Wednesday, January 20, 2010

My Bloody Valentine - Loveless

There are two kinds of people out there – those who love My Bloody Valentine and those who hate My Bloody Valentine. And no, I’m not talking about the gore-infested 3D motion picture, but instead of the very foundation of shoegaze rock as we know it today

After sitting as one of the headliners at last summer’s All Points West festival in Liberty State Park, they seem to be making a small comeback to the current music scene. Although many may not particularly like the kind of noise MBV puts off, the band’s 1991 release Loveless is hailed as being one of the greatest albums of all time.

The record’s cover is truly a testament to what the band is all about. The different hues of magenta and purple blend together like a smudge painting, vaguely creating the shape of a guitar neck and body. It’s almost like someone set the camera shutter WAY low and let Kevin Shields (guitar, vocals) himself strum away under the stage lights, leaving only the blurred trails documented.

And that same concept really parallels their music as well. The vocals are so buried by guitar loops and muffled drums that it’s almost impossible to make out what Shields is singing half the time. But that kind of openness to interpretation is what has made Loveless such a big source of inspiration to bands like Radiohead and Guided by Voices. Their consistent choice of low-fi, blurred images has made their own mark of inspiration as well.

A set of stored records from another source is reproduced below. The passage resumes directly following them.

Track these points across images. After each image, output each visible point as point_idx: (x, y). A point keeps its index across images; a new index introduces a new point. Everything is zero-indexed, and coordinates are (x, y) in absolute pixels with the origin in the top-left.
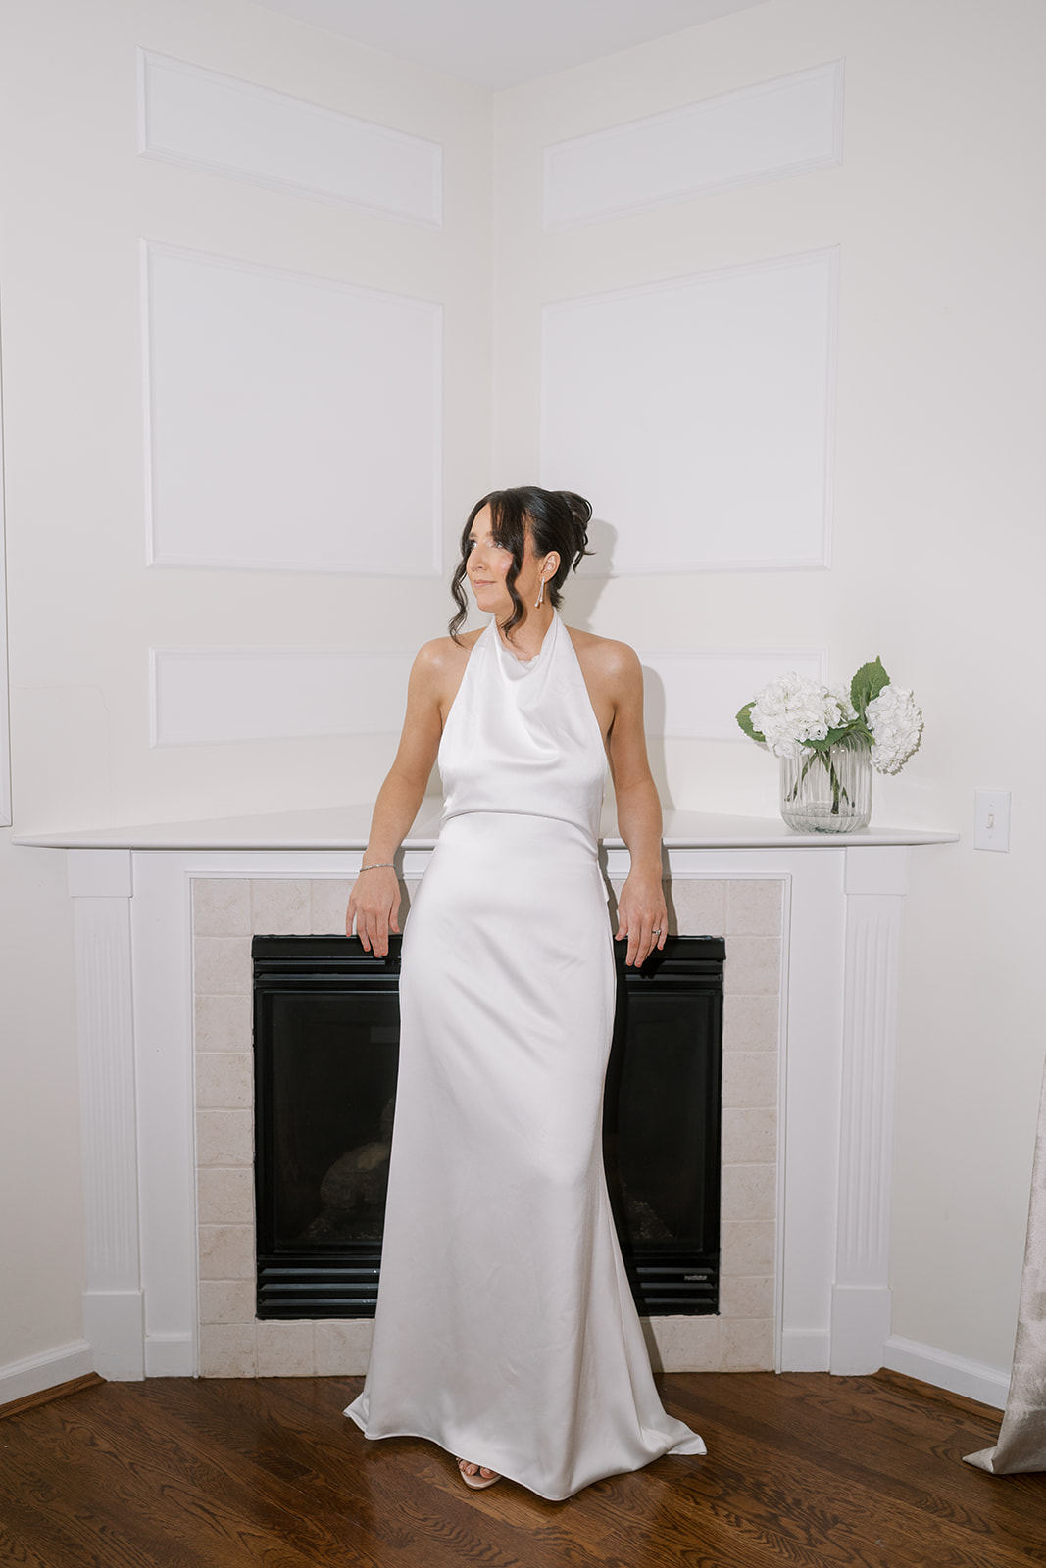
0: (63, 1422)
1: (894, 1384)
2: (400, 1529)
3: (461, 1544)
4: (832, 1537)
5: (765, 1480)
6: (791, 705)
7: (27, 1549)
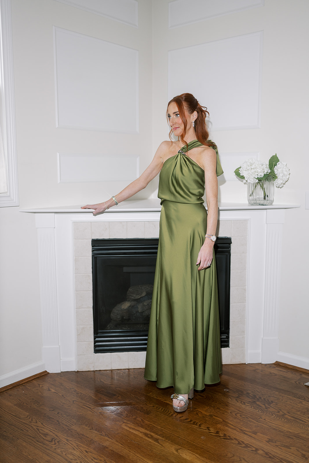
0: (39, 385)
1: (280, 365)
2: (147, 410)
3: (165, 413)
4: (272, 406)
5: (249, 392)
6: (252, 167)
7: (36, 419)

I sense a bit of irony, too, when I look at the cover. The album is called “Loveless,” but its basic make up and overall tone seems to me anything but. Everything we’re told of love is blurry, confusing and blissful. When you think of that feeling and what it means, you think of pink and red and those sorts of hues. The juxtaposition of placing an album name like Loveless onto an image that, in the common sense, would seem to be a visual representation of what we know love as, is humorous and very interesting.

Even listening to the record, while there may be a sense of apathy and emptiness, you can’t help but feel a taste of utopia. Everything sounds so natural, free and, well, beautiful. Isn’t that what love is? Ongoing, blind ecstasy of unending limits, predictions or rules? Loveless puts all those rules into debate by just simply naming the album.

It’s just another layer My Bloody Valentine has placed under their spellbinding music. Like the cover itself, the album is soft, blended and smooth. This album is no naked baby under water or a nurse holding a syringe. It’s nothing more than a series of blurred lines, questions and speculations. And that’s when there really is no limit at all.